> What to produce:
Every line of the data needs to be returned exactly.

> The input:
------------------------------------------------------------------------

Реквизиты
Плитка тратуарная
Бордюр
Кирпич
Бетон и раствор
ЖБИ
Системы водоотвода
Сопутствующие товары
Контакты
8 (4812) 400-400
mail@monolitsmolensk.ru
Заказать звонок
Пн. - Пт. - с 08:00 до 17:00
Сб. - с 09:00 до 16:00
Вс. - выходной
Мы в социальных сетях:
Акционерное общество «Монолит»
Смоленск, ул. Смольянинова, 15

------------------------------------------------------------------------

> Task output:
Реквизиты
Плитка тратуарная
Бордюр
Кирпич
Бетон и раствор
ЖБИ
Системы водоотвода
Сопутствующие товары
Контакты
8 (4812) 400-400
mail@monolitsmolensk.ru
Заказать звонок
Пн. - Пт. - с 08:00 до 17:00
Сб. - с 09:00 до 16:00
Вс. - выходной
Мы в социальных сетях:
Акционерное общество «Монолит»
Смоленск, ул. Смольянинова, 15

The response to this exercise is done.